* SUPPLIED MATERIAL:
- Opening Delimiter -
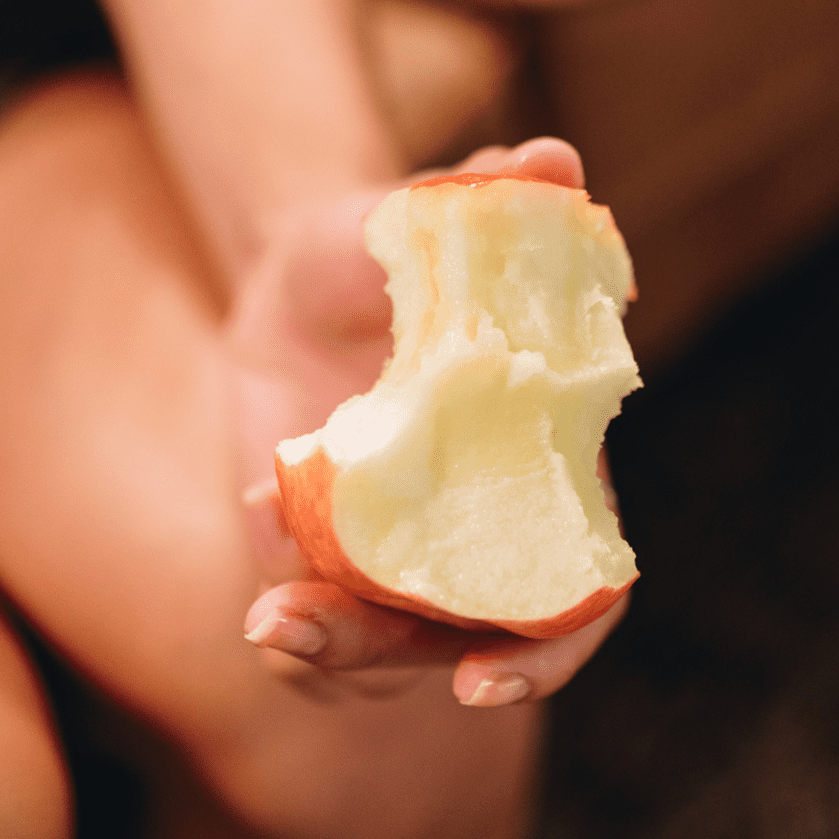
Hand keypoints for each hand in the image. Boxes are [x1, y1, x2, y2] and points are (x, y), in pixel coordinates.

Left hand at [229, 137, 621, 704]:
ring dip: (326, 652)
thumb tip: (552, 157)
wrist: (307, 268)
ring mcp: (410, 552)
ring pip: (387, 652)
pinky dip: (289, 612)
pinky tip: (259, 536)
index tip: (481, 681)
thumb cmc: (391, 237)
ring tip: (265, 617)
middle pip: (466, 646)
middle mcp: (488, 529)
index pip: (580, 599)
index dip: (548, 655)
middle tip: (300, 630)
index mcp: (548, 472)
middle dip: (385, 659)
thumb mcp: (423, 209)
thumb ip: (488, 194)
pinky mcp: (336, 556)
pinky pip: (321, 621)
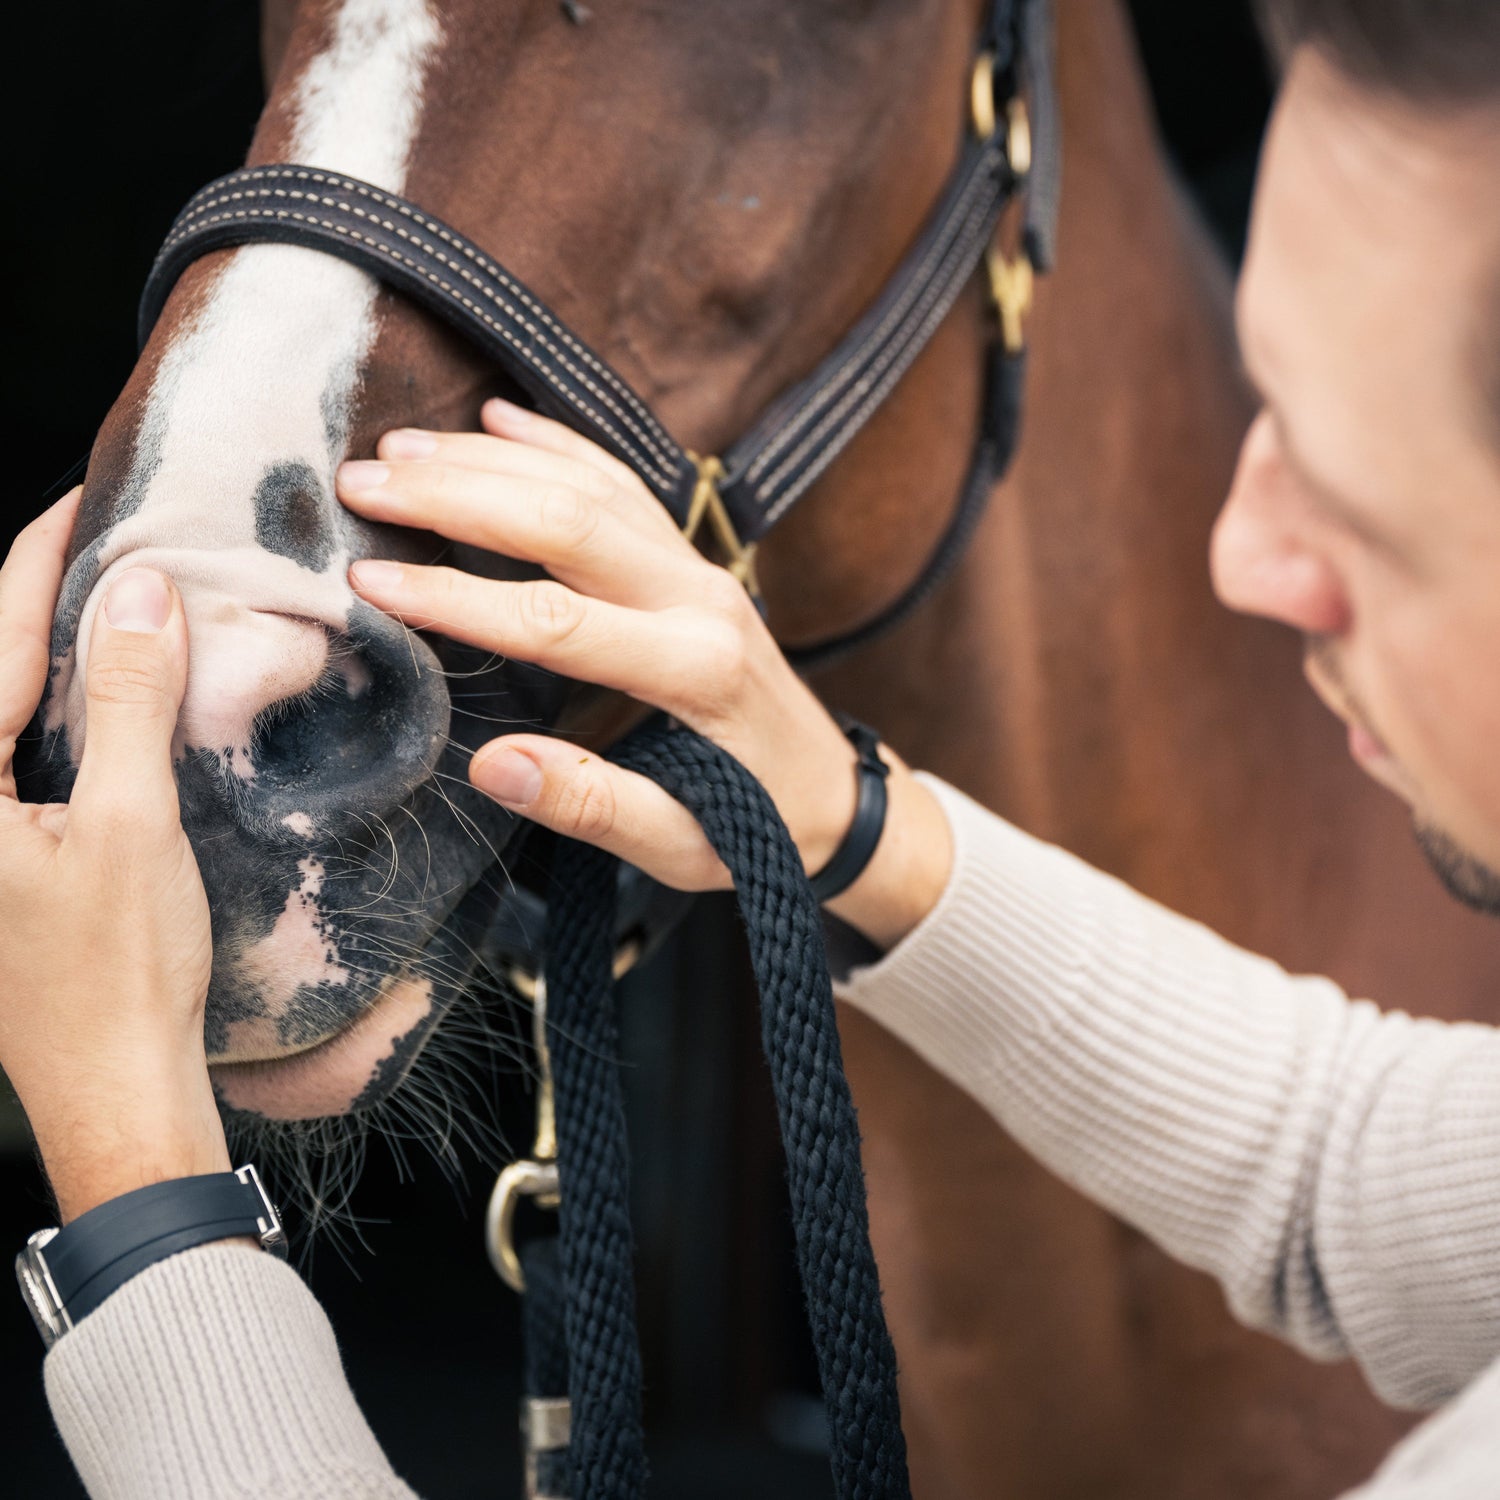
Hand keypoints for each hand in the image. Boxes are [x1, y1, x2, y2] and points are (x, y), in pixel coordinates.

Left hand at [0, 494, 225, 1222]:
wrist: (115, 1088)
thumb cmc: (119, 970)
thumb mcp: (133, 823)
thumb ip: (129, 701)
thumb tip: (141, 593)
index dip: (42, 560)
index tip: (89, 497)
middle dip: (39, 593)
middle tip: (105, 534)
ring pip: (1, 709)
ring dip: (51, 648)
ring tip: (113, 592)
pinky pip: (17, 752)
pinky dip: (60, 708)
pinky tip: (107, 687)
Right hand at [340, 400, 951, 948]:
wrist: (837, 798)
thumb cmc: (759, 828)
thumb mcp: (682, 842)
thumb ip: (593, 805)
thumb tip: (492, 763)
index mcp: (694, 668)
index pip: (555, 619)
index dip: (455, 597)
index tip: (369, 580)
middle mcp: (699, 598)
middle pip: (568, 520)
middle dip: (457, 495)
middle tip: (362, 483)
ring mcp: (699, 568)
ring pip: (590, 486)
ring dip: (491, 459)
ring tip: (398, 448)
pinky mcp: (693, 560)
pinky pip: (622, 482)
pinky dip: (558, 443)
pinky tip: (498, 416)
- Closing Delimiter -
* WORK REQUEST:
Nothing should appear in the answer except the lines from the one with "middle mcp: (699, 598)" through the final line of the records, written exactly.

* REPLY:
middle mcp: (699, 598)
middle pip: (568, 520)
middle dip: (457, 495)
middle tip: (362, 483)
ring mcp: (699, 568)
ring pip: (590, 486)
ring dip: (491, 459)
ring tip: (398, 448)
pinky mcp: (693, 560)
pinky pip: (622, 482)
pinky dip: (558, 443)
pinky tip: (498, 416)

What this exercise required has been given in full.